Breadth and scope of Participatory Journalism praised in Journalism Studies review

February 28th, 2012 | News | Alfred Hermida | No Comments

Participatory Journalism: Guarding Open Gates at Online Newspapers has been lauded for as a “robust piece of empirical research” in a review in Journalism Studies.

In her review (PDF), Lily Canter of the University of Sheffield writes that “the breadth and scope of the collaborative project is an extremely valuable one which unpicks the threads that lie at the heart of journalism and examines how those core threads are being rewoven in a digital age, where anyone with Internet access can be a publisher.”

The review praises the book for its consistent tone, noting that “the authors have obviously gone to great lengths to ensure that the book stands together as a whole, rather than appearing as a disparate selection of papers around a common theme.”

While noting that the book prefers to rely on “applied knowledge rather than a theoretical”, it says this is an “admirable and appropriate approach to take” for a text trying to reach a wider audience.

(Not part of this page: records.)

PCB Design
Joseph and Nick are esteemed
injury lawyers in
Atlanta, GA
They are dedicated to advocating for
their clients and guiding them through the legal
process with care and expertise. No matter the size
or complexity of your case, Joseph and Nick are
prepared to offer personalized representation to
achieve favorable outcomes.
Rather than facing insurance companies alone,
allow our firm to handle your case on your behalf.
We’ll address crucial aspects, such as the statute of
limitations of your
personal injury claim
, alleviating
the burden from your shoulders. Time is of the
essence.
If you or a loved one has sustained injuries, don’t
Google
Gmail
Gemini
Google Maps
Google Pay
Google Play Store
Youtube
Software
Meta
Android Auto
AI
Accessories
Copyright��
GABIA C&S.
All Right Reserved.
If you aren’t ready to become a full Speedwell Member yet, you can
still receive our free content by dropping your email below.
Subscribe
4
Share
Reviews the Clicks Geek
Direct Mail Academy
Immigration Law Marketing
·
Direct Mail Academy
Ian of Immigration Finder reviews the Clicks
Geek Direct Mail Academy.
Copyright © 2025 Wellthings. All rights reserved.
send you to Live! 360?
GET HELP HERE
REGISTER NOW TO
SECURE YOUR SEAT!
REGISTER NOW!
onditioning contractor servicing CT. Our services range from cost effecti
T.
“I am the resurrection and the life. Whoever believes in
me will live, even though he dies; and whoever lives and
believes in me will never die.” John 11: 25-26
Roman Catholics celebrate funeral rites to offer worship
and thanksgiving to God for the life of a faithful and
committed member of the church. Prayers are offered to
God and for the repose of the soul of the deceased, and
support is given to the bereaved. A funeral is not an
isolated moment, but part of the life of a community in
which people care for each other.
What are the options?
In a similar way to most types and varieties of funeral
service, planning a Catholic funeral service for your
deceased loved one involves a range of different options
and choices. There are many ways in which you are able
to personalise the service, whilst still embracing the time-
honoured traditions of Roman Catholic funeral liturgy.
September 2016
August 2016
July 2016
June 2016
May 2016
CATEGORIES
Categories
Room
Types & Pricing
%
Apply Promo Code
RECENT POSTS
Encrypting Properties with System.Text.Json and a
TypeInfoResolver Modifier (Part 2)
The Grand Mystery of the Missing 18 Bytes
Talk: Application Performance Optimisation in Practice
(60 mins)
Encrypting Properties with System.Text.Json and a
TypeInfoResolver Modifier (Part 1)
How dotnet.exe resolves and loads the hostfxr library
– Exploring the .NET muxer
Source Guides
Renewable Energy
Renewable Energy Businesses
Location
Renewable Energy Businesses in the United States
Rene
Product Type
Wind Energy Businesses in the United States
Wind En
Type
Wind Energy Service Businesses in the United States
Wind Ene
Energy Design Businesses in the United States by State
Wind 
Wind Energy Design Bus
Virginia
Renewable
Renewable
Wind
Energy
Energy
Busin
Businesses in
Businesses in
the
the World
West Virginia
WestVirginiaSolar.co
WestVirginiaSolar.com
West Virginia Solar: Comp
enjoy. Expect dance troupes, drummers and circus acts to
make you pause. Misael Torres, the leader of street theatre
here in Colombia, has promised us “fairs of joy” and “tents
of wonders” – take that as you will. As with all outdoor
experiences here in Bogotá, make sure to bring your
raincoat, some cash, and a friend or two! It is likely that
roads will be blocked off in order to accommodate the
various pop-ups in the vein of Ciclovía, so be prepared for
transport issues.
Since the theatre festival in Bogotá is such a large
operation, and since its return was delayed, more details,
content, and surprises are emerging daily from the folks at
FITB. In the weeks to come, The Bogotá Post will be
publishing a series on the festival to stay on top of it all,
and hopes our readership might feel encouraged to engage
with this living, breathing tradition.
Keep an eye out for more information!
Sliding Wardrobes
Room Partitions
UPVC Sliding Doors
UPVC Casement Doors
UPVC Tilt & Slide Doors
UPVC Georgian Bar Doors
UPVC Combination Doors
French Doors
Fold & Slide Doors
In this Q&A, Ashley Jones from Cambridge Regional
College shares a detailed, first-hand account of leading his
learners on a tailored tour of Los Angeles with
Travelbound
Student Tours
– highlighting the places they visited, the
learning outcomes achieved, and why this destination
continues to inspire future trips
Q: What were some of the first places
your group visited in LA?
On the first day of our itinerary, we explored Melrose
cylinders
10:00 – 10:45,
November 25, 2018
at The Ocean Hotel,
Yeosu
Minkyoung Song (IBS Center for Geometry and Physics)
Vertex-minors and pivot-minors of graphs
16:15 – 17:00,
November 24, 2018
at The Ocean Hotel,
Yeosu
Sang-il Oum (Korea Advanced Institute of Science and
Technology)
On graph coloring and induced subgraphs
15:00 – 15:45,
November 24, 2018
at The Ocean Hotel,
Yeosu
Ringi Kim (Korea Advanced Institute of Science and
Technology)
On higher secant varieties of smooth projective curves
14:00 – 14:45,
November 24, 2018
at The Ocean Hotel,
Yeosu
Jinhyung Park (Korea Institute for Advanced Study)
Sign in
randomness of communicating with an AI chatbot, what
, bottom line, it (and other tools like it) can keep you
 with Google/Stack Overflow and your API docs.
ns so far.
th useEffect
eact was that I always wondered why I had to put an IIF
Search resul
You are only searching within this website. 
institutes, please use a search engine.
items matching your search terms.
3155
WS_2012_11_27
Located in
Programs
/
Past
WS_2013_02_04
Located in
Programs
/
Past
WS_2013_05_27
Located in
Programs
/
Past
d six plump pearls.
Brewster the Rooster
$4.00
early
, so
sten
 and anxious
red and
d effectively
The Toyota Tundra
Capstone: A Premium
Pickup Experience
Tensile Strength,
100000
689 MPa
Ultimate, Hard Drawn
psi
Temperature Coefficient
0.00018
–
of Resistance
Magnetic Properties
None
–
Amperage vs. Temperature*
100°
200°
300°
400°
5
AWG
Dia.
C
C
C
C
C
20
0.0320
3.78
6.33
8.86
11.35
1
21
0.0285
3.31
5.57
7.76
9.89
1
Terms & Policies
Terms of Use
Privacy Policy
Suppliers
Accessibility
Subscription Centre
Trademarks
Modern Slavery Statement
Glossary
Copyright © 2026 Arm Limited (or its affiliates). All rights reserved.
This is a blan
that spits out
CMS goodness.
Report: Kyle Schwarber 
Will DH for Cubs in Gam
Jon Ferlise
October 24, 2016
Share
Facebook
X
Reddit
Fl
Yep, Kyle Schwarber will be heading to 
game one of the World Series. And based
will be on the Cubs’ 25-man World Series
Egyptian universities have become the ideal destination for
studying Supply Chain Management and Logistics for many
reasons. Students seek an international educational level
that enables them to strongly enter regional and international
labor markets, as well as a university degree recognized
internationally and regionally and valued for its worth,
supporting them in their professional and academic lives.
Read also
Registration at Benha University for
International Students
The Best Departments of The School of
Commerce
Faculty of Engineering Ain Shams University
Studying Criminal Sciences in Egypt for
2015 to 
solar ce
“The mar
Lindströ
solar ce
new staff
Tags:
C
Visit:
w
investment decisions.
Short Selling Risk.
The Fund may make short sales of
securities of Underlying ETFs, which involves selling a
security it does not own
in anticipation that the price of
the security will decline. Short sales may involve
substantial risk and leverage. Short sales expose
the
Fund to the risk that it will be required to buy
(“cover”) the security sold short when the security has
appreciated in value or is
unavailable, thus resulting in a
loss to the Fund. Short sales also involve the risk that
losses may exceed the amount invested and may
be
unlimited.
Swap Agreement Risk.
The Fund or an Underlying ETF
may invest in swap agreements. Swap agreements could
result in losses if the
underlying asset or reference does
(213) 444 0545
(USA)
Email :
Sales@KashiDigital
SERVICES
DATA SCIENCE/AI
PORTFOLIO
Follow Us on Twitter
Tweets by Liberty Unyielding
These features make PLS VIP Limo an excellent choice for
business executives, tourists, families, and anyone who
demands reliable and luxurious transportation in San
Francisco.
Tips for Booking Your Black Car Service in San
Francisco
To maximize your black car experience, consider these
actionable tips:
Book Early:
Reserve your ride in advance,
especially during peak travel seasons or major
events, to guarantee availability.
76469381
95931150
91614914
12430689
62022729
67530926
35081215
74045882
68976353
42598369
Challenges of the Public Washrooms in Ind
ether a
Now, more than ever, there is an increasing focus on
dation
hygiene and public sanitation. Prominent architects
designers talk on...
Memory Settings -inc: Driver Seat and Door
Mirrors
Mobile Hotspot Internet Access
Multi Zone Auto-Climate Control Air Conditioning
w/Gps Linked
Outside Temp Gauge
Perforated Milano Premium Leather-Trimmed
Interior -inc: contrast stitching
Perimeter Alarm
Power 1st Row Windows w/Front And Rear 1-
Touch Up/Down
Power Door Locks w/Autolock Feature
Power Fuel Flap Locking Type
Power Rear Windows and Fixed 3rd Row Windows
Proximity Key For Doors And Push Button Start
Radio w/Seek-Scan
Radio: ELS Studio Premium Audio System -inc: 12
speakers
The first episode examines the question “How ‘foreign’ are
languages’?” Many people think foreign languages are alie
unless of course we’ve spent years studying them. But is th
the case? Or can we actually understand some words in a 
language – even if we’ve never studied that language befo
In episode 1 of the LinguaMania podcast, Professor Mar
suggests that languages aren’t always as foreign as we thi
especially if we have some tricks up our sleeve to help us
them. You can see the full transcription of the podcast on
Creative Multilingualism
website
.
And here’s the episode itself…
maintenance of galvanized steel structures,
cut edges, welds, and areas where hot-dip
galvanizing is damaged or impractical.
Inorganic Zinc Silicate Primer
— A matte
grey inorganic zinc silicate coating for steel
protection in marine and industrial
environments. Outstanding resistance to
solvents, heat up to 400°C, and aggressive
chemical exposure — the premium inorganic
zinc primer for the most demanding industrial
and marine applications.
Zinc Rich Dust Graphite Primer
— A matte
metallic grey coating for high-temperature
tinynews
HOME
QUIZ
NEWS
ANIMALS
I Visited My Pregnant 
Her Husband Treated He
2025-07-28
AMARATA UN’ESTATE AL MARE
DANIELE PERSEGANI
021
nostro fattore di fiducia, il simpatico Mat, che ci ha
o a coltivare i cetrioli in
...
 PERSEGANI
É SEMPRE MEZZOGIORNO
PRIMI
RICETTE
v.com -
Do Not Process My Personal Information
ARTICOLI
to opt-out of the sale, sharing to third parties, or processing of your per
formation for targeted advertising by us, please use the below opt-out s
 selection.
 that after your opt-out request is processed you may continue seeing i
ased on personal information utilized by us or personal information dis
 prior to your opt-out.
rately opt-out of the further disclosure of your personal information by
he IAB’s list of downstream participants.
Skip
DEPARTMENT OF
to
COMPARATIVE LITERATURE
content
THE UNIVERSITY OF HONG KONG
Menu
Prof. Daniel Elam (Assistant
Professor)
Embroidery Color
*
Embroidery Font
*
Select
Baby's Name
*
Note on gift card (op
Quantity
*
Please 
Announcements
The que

Canter writes: “On the one hand, it serves as a robust piece of empirical research and, on the other, it is an excellent textbook for journalism students. This is evidently a deliberate device by the authors who wish to make a contribution to knowledge without alienating potential readers.

She continues: “The book is written in clear, familiar English resembling more of a journalistic style than an academic one, and each chapter ends with questions inviting the reader (or lecturer) to discuss and probe issues.”

The review is published in Journalism Studies, iFirst, February 24 2012.